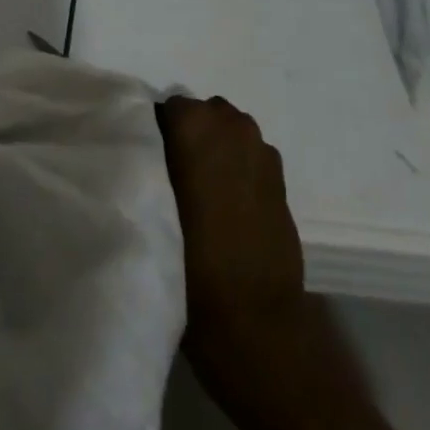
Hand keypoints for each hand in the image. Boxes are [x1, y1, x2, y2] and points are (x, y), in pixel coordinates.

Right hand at [157, 94, 407, 429]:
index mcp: (194, 124)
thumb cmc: (191, 265)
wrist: (255, 320)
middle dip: (190, 137)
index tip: (149, 164)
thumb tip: (150, 148)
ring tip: (204, 194)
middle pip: (202, 116)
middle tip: (175, 179)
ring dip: (217, 151)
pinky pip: (250, 157)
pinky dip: (240, 169)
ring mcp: (260, 147)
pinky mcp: (281, 175)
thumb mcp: (154, 207)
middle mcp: (230, 123)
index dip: (157, 135)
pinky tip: (232, 207)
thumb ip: (153, 164)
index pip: (166, 110)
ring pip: (229, 133)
────────────────────────────────────────
Copy out, word for word, only the lines from the one with "index mcp: (194, 124)" through the last line of the material above.

> **Exercise solution**
index mcp: (194, 124)
thumb cmc: (191, 265)
wrist: (255, 320)
middle dip: (190, 137)
index tip: (149, 164)
thumb tip: (150, 148)
ring tip: (204, 194)
middle pip: (202, 116)
middle tip: (175, 179)
ring dip: (217, 151)
pinky pip: (250, 157)
pinky dip: (240, 169)
ring mcp: (260, 147)
pinky mcp: (281, 175)
thumb mcp: (154, 207)
middle mcp: (230, 123)
index dip: (157, 135)
pinky tip: (232, 207)
thumb ip: (153, 164)
index pip: (166, 110)
ring pip: (229, 133)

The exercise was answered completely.